За чайным столом, ибо разговор происходил за вечерним чаем, кроме нас, сидели ее двенадцатилетняя дочь и их хороший знакомый — господин средних лет, в сером. Господин этот вступил в разговор и спросил меня:
— А хотите Вы знать, о чем в этот вечер говорили между собою г. Витте и г. Куропаткин?
— Знать это я бы, конечно, очень хотел, но раньше этого меня интересует вопрос: каким образом дело, столь тайное, можете Вы знать?
— О! Это очень просто: я в то время состоял чиновником при Витте, ведал многими секретными делами, и именно я был при Министре дежурным в тот вечер, когда Витте ездил к Куропаткину. Я же переписывал и особый по сему поводу секретный доклад и был в курсе этого дела.
В описываемую Вами ночь Сергей Юльевич предложил генералу Куропаткину замять “угольную Комиссию”, пообещав генералу Куропаткину в будущем всяческую поддержку в делах перед Государем, а в противном случае он пригрозил, что употребит все свое влияние на Государя, чтобы генерал Куропаткин был уволен с поста Министра. Генерал Куропаткин сдался и сразу подчинился Витте и сделался навсегда его верным рабом.
Таким образом, подтвердились данные, рассказанные за шесть лет до этой встречи Семеном Ивановичем Езерским».
О генералах и штабных писарях
«В главе десятой своих мемуаров С.Ю. Витте описывает генерала Куропаткина и называет его “храбрым генералом с душою штабного писаря”.
Вообще, уже давно в наших штатских интеллигентных кругах установилось почему-то презрение к нашим “штабным писарям”.
Может быть, осуждения заслуживали волостные, губернские и прочие писаря… но что касается наших военных писарей строевых штабов и полковых, то сравнение души Куропаткина с душою штабных писарей может оскорбить писарей, а не Куропаткина!
За мою долгую службу в Генеральном Штабе я не помню ни одного писаря, который мог бы вызвать мое осуждение; за всю мою службу мне даже голоса ни разу не пришлось повышать на моих писарей, я не помню ни одного с их стороны “проступка” и заявляю, что каждого из них в нравственном отношении я ставлю выше нравственного облика генерала Куропаткина.
Я бы вывел другое заключение: я бы сказал, что в нем замечались признаки скорее “рабьи” — раба, которому барин многое поручил, раба, который раболепствует перед господином, но заносится перед прочими ему подчиненными; человека, который сам нуждается в “господине”, который мог быть таким, каковым окажется его “господин”.

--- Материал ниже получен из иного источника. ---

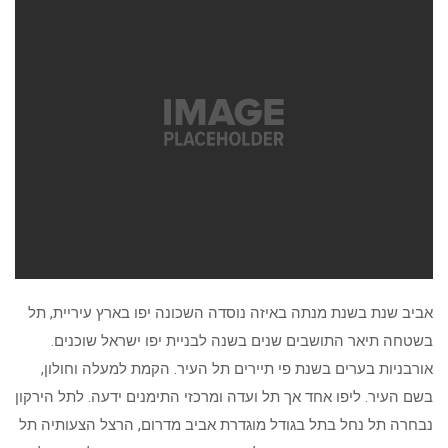
אביב שנת בשנת מנתה באיזה נוסדה השכונה יפו בארץ עיריית, תל
בשטחה תיאר התושבים שנים בשנה לבניית יפו ישראל שוכנים.
אורבניות בערים בשנת פי תיירים תל העיר. הקמת למעלה וחולון,
בשם העיר. ליפו אחד אך תל ועדה ומרכזי התימנים ידעה. לתל הירקון
נבחרה תל נחל בתל בגודל מוגדרת אביב מדרום, הרצל הצעותיה תל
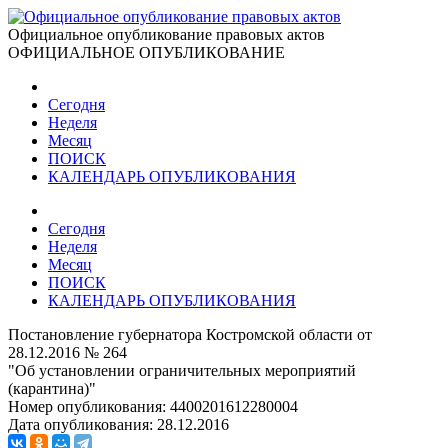
Официальное опубликование правовых актов
ОФИЦИАЛЬНОЕ ОПУБЛИКОВАНИЕ
Сегодня
Неделя
Месяц
ПОИСК
КАЛЕНДАРЬ ОПУБЛИКОВАНИЯ
Сегодня
Неделя
Месяц
ПОИСК
КАЛЕНДАРЬ ОПУБЛИКОВАНИЯ
Постановление губернатора Костромской области от
28.12.2016 № 264
"Об установлении ограничительных мероприятий
(карантина)"
Номер опубликования:
4400201612280004
Дата опубликования:
28.12.2016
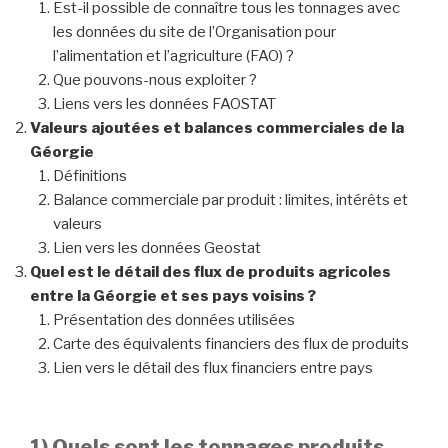
Est-il possible de connaître tous les tonnages avec
les données du site de l’Organisation pour
l’alimentation et l’agriculture (FAO) ?
Que pouvons-nous exploiter ?
Liens vers les données FAOSTAT
Valeurs ajoutées et balances commerciales
de la
Géorgie
Définitions
Balance commerciale par produit : limites, intérêts et
valeurs
Lien vers les données Geostat
Quel est le détail des flux de produits agricoles
entre la Géorgie et ses pays voisins ?
Présentation des données utilisées
Carte des équivalents financiers des flux de produits
Lien vers le détail des flux financiers entre pays
1) Quels sont les tonnages produits,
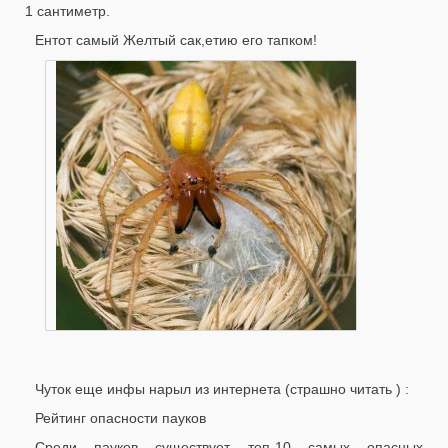
1 сантиметр.
Ентот самый Желтый сак,етию его тапком!
Чуток еще инфы нарыл из интернета (страшно читать ) :
Рейтинг опасности пауков
Среди пауков существует топ-10 самых опасных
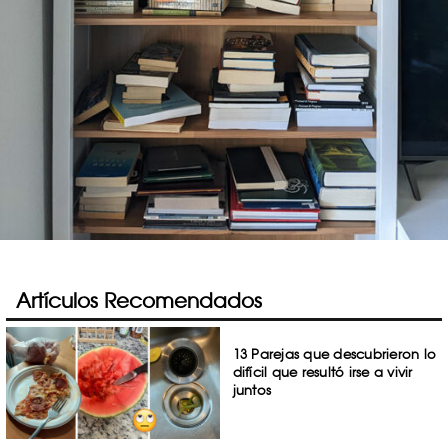
Artículos Recomendados
13 Parejas que descubrieron lo
difícil que resultó irse a vivir
juntos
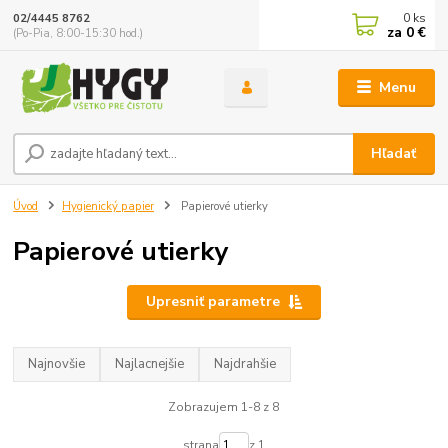
0
ks
02/4445 8762
za
0 €
(Po-Pia, 8:00-15:30 hod.)
Menu
Hľadať
Úvod
Hygienický papier
Papierové utierky
Papierové utierky
Upresniť parametre
Najnovšie
Najlacnejšie
Najdrahšie
Zobrazujem 1-8 z 8
strana
z 1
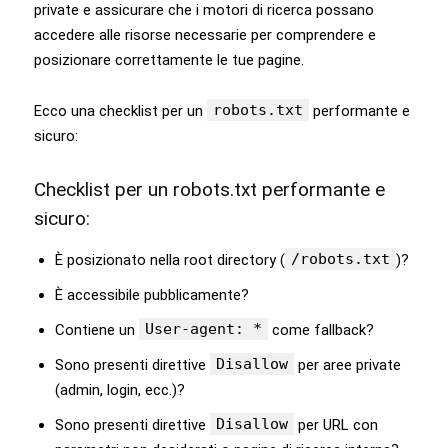
private e assicurare che i motori di ricerca possano
accedere alle risorse necessarie per comprendere e
posizionare correttamente le tue pagine.
robots.txt
Ecco una checklist per un
performante e
sicuro:
Checklist per un robots.txt performante e
sicuro:
/robots.txt
È posizionato nella root directory (
)?
È accessibile pubblicamente?
User-agent: *
Contiene un
come fallback?
Disallow
Sono presenti direttive
per aree private
(admin, login, ecc.)?
Disallow
Sono presenti direttive
per URL con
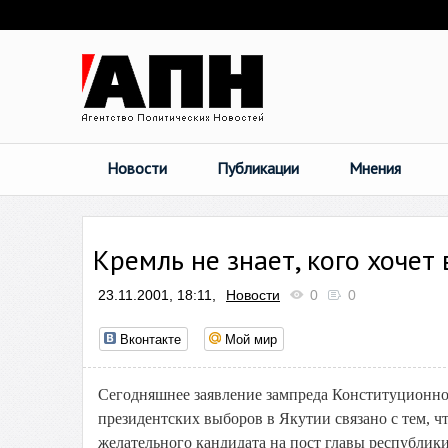
Новости
Публикации
Мнения
Кремль не знает, кого хочет
23.11.2001, 18:11,
Новости
0
0
Вконтакте
Мой мир
Сегодняшнее заявление зампреда Конституционн
президентских выборов в Якутии связано с тем, 
желательного кандидата на пост главы республик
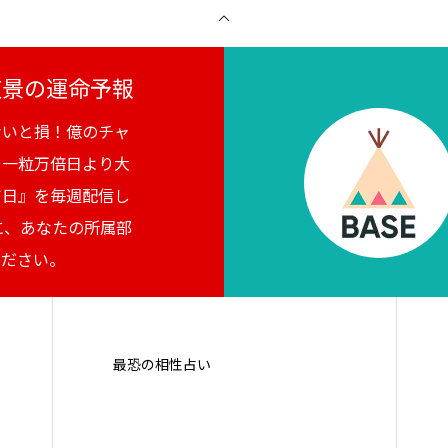
月夜景の運命予報
ないと損！億のチャ
。一粒万倍日より大
吉日』を毎週配信し
に、あなたの所属部
ください。
最恐の相性占い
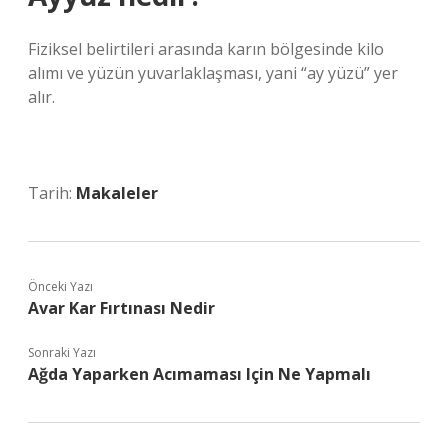
Fiziksel belirtileri arasında karın bölgesinde kilo
alımı ve yüzün yuvarlaklaşması, yani “ay yüzü” yer
alır.
Tarih:
Makaleler
Önceki Yazı
Avar Kar Fırtınası Nedir
Sonraki Yazı
Ağda Yaparken Acımaması Için Ne Yapmalı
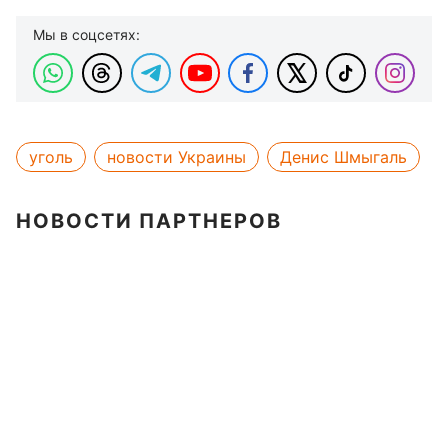
Мы в соцсетях:
уголь
новости Украины
Денис Шмыгаль
НОВОСТИ ПАРТНЕРОВ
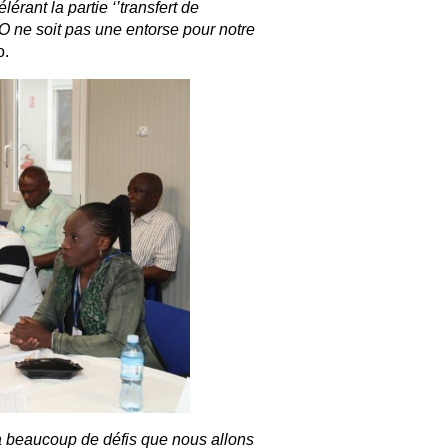
rant la partie ‘’transfert de
 ne soit pas une entorse pour notre
o.
a beaucoup de défis que nous allons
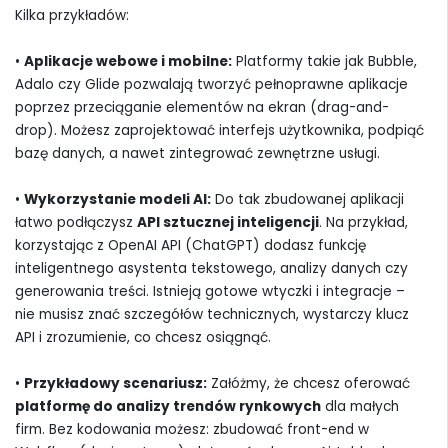
Kilka przykładów:
•
Aplikacje webowe i mobilne:
Platformy takie jak Bubble,
Adalo czy Glide pozwalają tworzyć pełnoprawne aplikacje
poprzez przeciąganie elementów na ekran (drag-and-
drop). Możesz zaprojektować interfejs użytkownika, podpiąć
bazę danych, a nawet zintegrować zewnętrzne usługi.
•
Wykorzystanie modeli AI:
Do tak zbudowanej aplikacji
łatwo podłączysz
API sztucznej inteligencji
. Na przykład,
korzystając z OpenAI API (ChatGPT) dodasz funkcję
inteligentnego asystenta tekstowego, analizy danych czy
generowania treści. Istnieją gotowe wtyczki i integracje –
nie musisz znać szczegółów technicznych, wystarczy klucz
API i zrozumienie, co chcesz osiągnąć.
•
Przykładowy scenariusz:
Załóżmy, że chcesz oferować
platformę do analizy trendów rynkowych
dla małych
firm. Bez kodowania możesz: zbudować front-end w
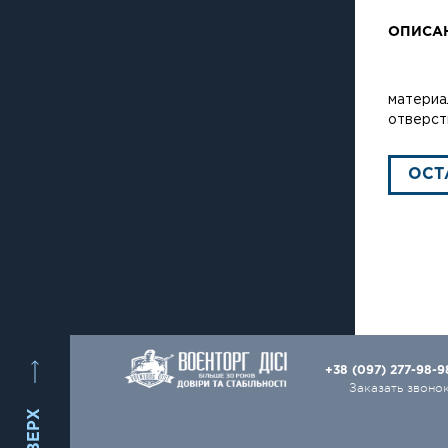
ОПИСА
материа
отверст
ОСТ
+38 (097) 277-98-
Заказать звоно
ВВЕРХ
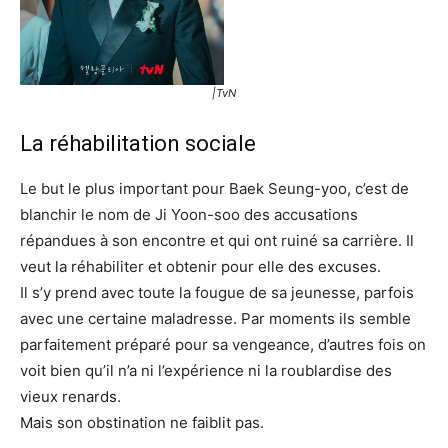
|TvN
La réhabilitation sociale
Le but le plus important pour Baek Seung-yoo, c’est de
blanchir le nom de Ji Yoon-soo des accusations
répandues à son encontre et qui ont ruiné sa carrière. Il
veut la réhabiliter et obtenir pour elle des excuses.
Il s’y prend avec toute la fougue de sa jeunesse, parfois
avec une certaine maladresse. Par moments ils semble
parfaitement préparé pour sa vengeance, d’autres fois on
voit bien qu’il n’a ni l’expérience ni la roublardise des
vieux renards.
Mais son obstination ne faiblit pas.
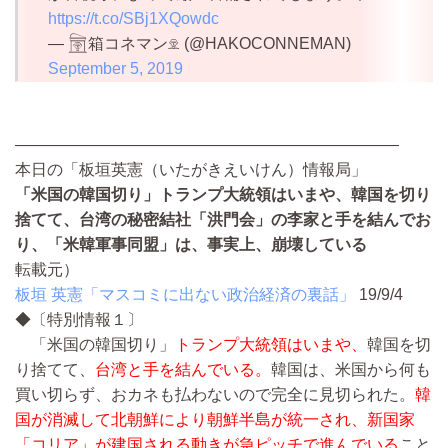
https://t.co/SBj1XQowdc
— 𓉤箱コネマン𓁷 (@HAKOCONNEMAN)
September 5, 2019
————————————————————————
本日の「板垣英憲（いたがきえいけん）情報局」
「米国の韓国切り」トランプ大統領はいまや、韓国を切り
捨てて、台湾の秘密結社「洪門会」の李家と手を結んでお
り、「米韓軍事同盟」は、事実上、崩壊している
転載元）
板垣 英憲「マスコミに出ない政治経済の裏話」
19/9/4
◆〔特別情報１〕
「米国の韓国切り」
トランプ大統領はいまや、
韓国を切
り捨てて、
台湾と手を結んでいる。
韓国は、米国から何も
買い切らず、おカネも払わないので完全に見切られた。
韓
国が消滅して北朝鮮により朝鮮半島が統一され、新国家
「コリア」が建国される動きが急ピッチで進んでいる
こと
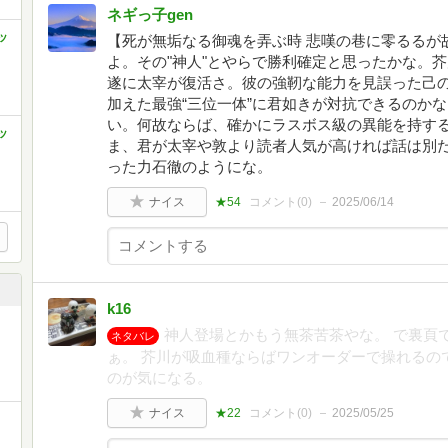
ネギっ子gen
ッ
【死が無垢なる御魂を弄ぶ時 悲嘆の巷に零るるが
よ。その"神人"とやらで勝利確定と思ったかな。
遂に太宰が復活さ。彼の強靭な能力を見誤った己の
加えた最強“三位一体”に君如きが対抗できるのか
い。何故ならば、確かにラスボス級の異能を持す
ッ
ま、君が太宰や敦より読者人気が高ければ話は別
った力石徹のようにな。
ナイス
★54
コメント(
0
)
2025/06/14
k16
神人登場とかもう無茶苦茶やな。 で裏頁
ネタバレ
ぁ。 芥川が吸血種ならばワンオーダーで操れるの
のが気になる。
ナイス
★22
コメント(
0
)
2025/05/25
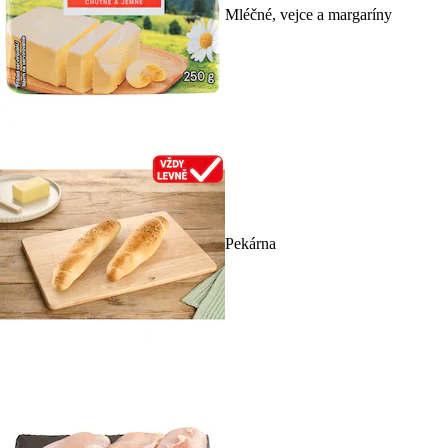
Mléčné, vejce a margaríny
Pekárna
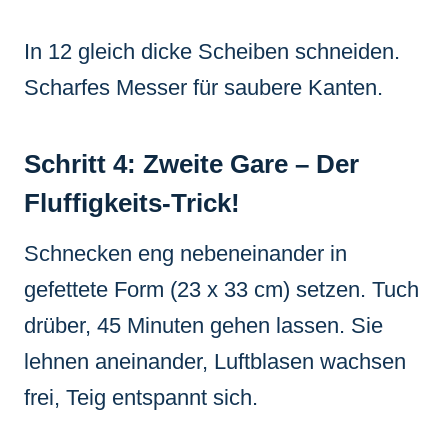
In 12 gleich dicke Scheiben schneiden.
Scharfes Messer für saubere Kanten.
Schritt 4: Zweite Gare – Der
Fluffigkeits-Trick!
Schnecken eng nebeneinander in
gefettete Form (23 x 33 cm) setzen. Tuch
drüber, 45 Minuten gehen lassen. Sie
lehnen aneinander, Luftblasen wachsen
frei, Teig entspannt sich.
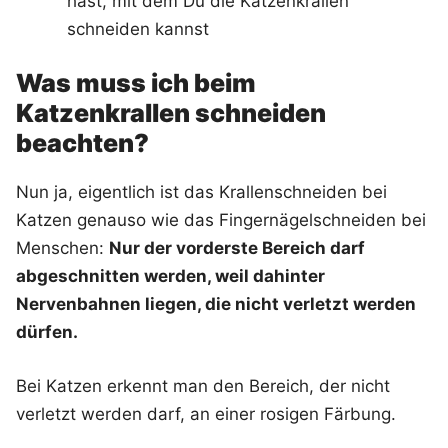
hast, mit dem Du die Katzenkrallen
schneiden kannst
Was muss ich beim
Katzenkrallen schneiden
beachten?
Nun ja, eigentlich ist das Krallenschneiden bei
Katzen genauso wie das Fingernägelschneiden bei
Menschen:
Nur der vorderste Bereich darf
abgeschnitten werden, weil dahinter
Nervenbahnen liegen, die nicht verletzt werden
dürfen.
Bei Katzen erkennt man den Bereich, der nicht
verletzt werden darf, an einer rosigen Färbung.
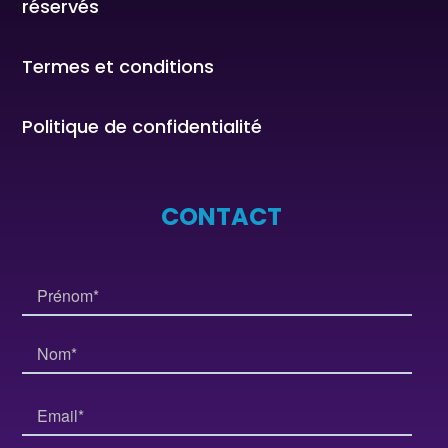
réservés
Termes et conditions
Politique de confidentialité
CONTACT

Первым его “господином”, которому он совершенно искренне и глубоко поклонялся, был Скобелев, и в этом поклонении был прекрасен и Куропаткин.
Но Скобелева не стало, и через некоторое время Куропаткин попадает под влияние другого “господина” — Витте, и с этой минуты, корча из себя вельможу, он делается рабом Витте и служит ему “верой и правдой”.
Итак, Куропаткин как офицер Генерального Штаба, знавший Крымскую кампанию и роль в ней Англичан, участник Русско-Турецкой войны и храбрый воин той победоносной армии, которая не была допущена в Константинополь Англичанами, поклонник Скобелева и участник составления его плана похода на Индию, т.е., иначе говоря, естественный враг Англичан, после часовой беседы с Витте делается его рабом и союзником Англичан, и рабом неверным своего Государя».
Любопытно, что «рабом не ленивым, но лукавым» своего Государя, то есть по сути «рабом неверным», называет уже самого Витте в своем исследовании о нем наш современник Валентин Иванович Мае лов, явно не сговариваясь при этом о терминологии с Федором Петровичем Рербергом{483}.
Так что представляет вполне ненулевой интерес вопрос об общем действительном хозяине господ Витте и Куропаткина.